Data Engineers need to rely on the Data Infrastructure Engineers, Managers, and other non-technical executives to perform their job. Instructions on what to do, how to collect data etc are points these individuals help the Data Engineers with. On the other hand, Data Scientists are dependent only on the work of Data Engineers.
Data Engineers, being low in the chain of command, have no say in the decision-making. They are given goals on how to analyze the raw data. Data Scientists, do have some say in decision-making. Their work, particularly, the prepared reports is used by the upper management in important business decisions. Their reports state trends and predictions can make or break these decisions and influence the course of the organizations.
Data Engineers do not need to possess storytelling skills or presentation skills to showcase their work. Their work is more logic-based and figuring out how to best clean the data. This is done by the Data Scientist. A certain degree of storytelling ability is needed to make the work done by the Data Science department more effective.
Data Engineers must know programming languages and tools such as MySQL, Sqoop, Redis, Riak, Oracle, Hike, etc. Future Data Scientists learn Python, R, SAS, SPSS, Julia at different BE colleges in Mumbai.

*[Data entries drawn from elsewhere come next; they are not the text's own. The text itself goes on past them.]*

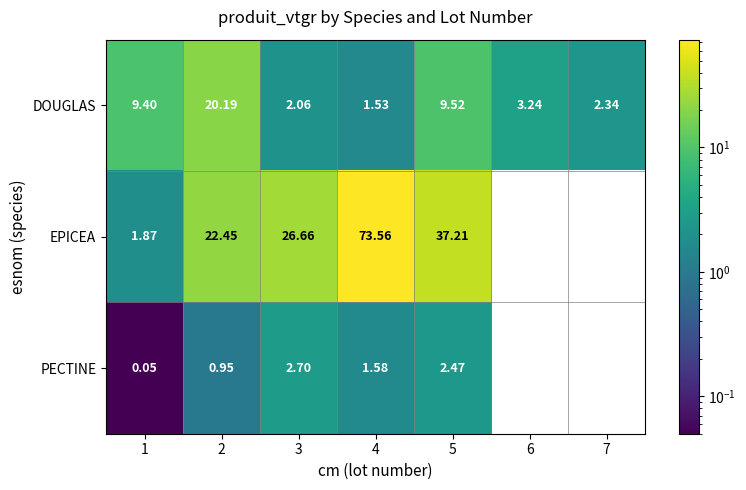

At 2, list the series in order from smallest to largest.

PECTINE, DOUGLAS, EPICEA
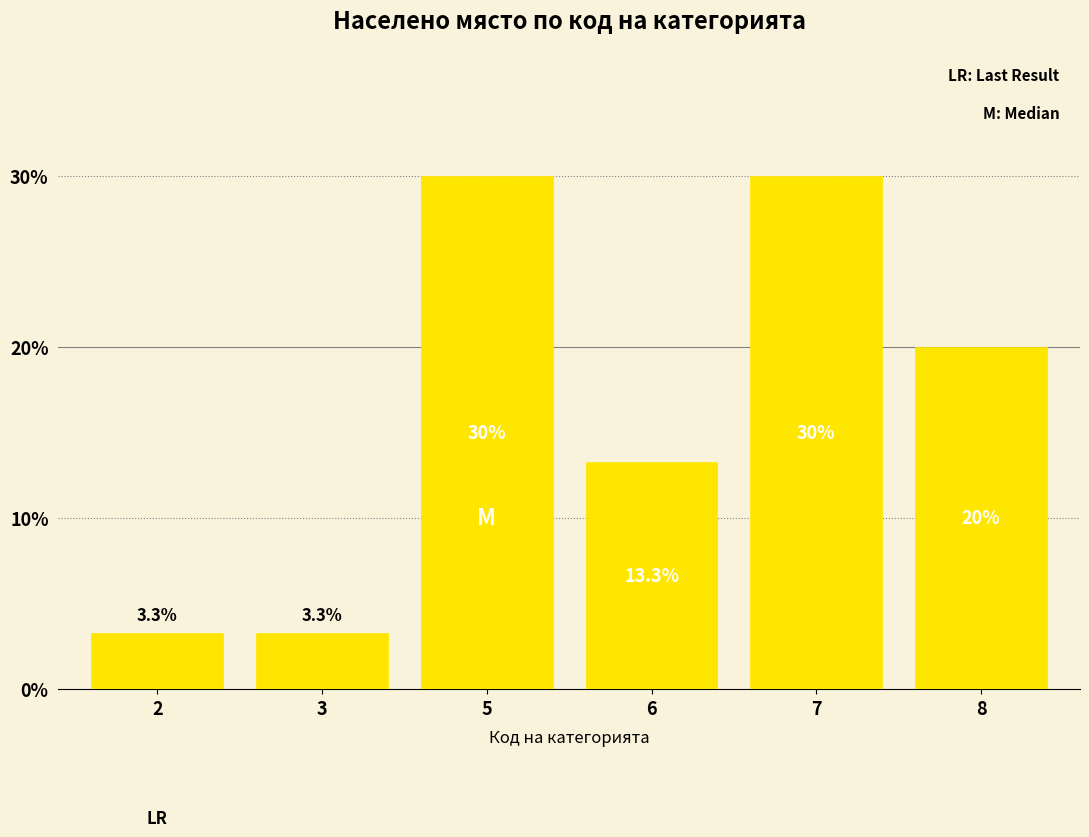

The chart shows a value of 3.3 at 2. True or false?

True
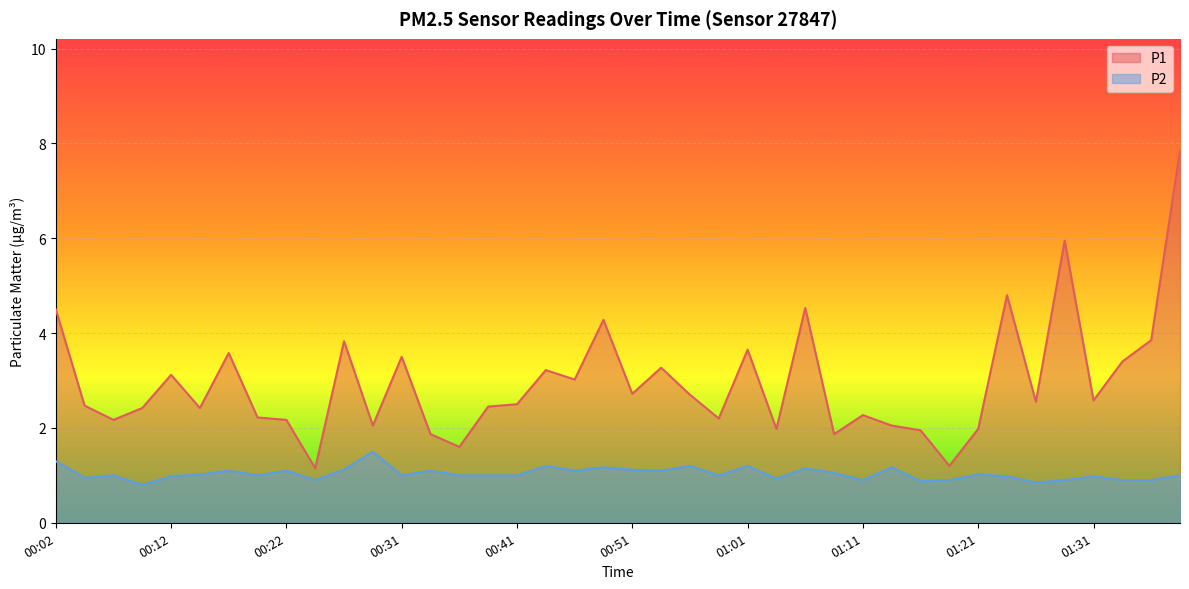

What are all the series names shown in the legend?

P1, P2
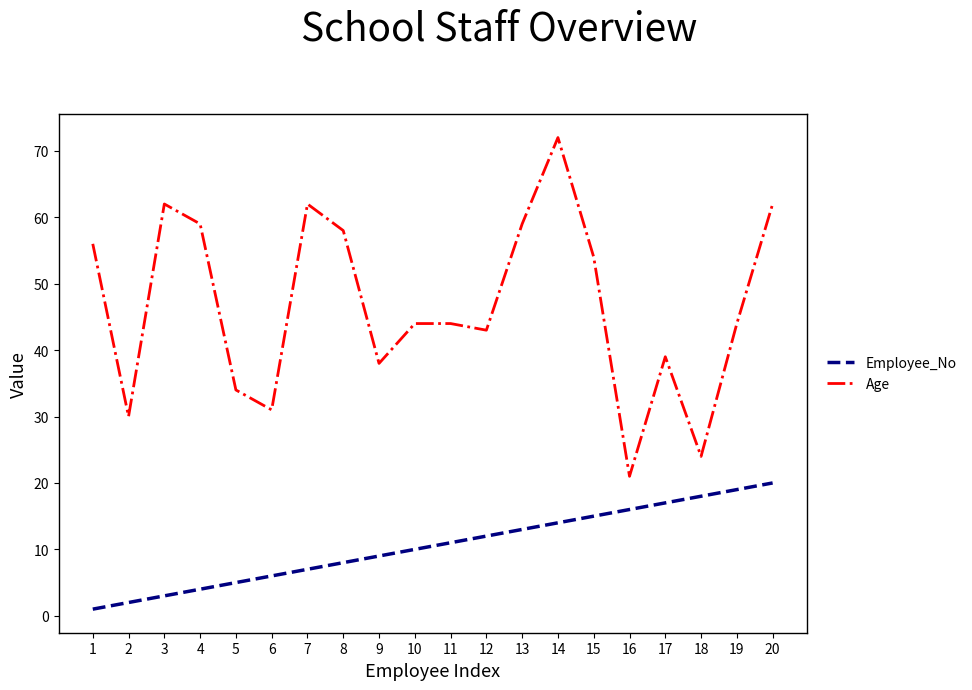

What is the difference between the highest and lowest values at 3?

59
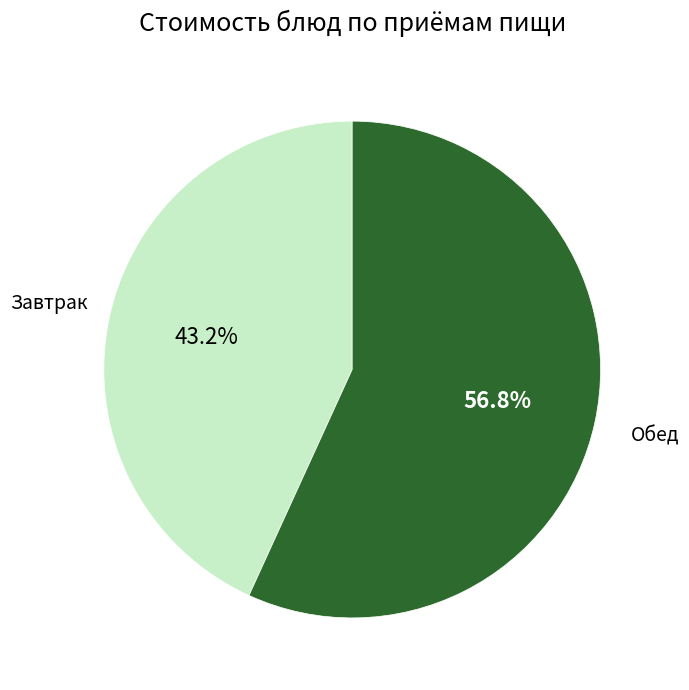

How many segments does this pie chart have?

2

Interrelated roles of Data Scientist and Data Engineer
As written above, both Data Scientists and Data Engineers work together and influence each other’s work. Only on the successful cleaning and moving of data done by the Data Engineer can the Data Scientist create analysis and reports. There is a great extent of overlapping between both roles and on an average day, there is a lot of communication between both roles. While Data Scientists are the face of the department, Data Engineers are the magicians behind the screen.
Data Scientists typically create reports and perform analyses for the upper management. However, they can also dictate down the chain to the Data Engineers how to better collect data. What sort of data is required and how to build a particular pipeline, as per their needs are some information that a Data Scientist can communicate to the Data Engineer.
Similarly, in cases where Data Engineers need access to certain information or if there is a mistake in the prepared reports, they can contact the Data Scientist for the same.
Both Data Engineering and Data Scientists are undeniable and necessary roles in any organization. As the demand for Big Data is increasing in India, the demand for trained professionals for these roles will also increase. To make the most of it, brush up on some programming languages and analytical skills.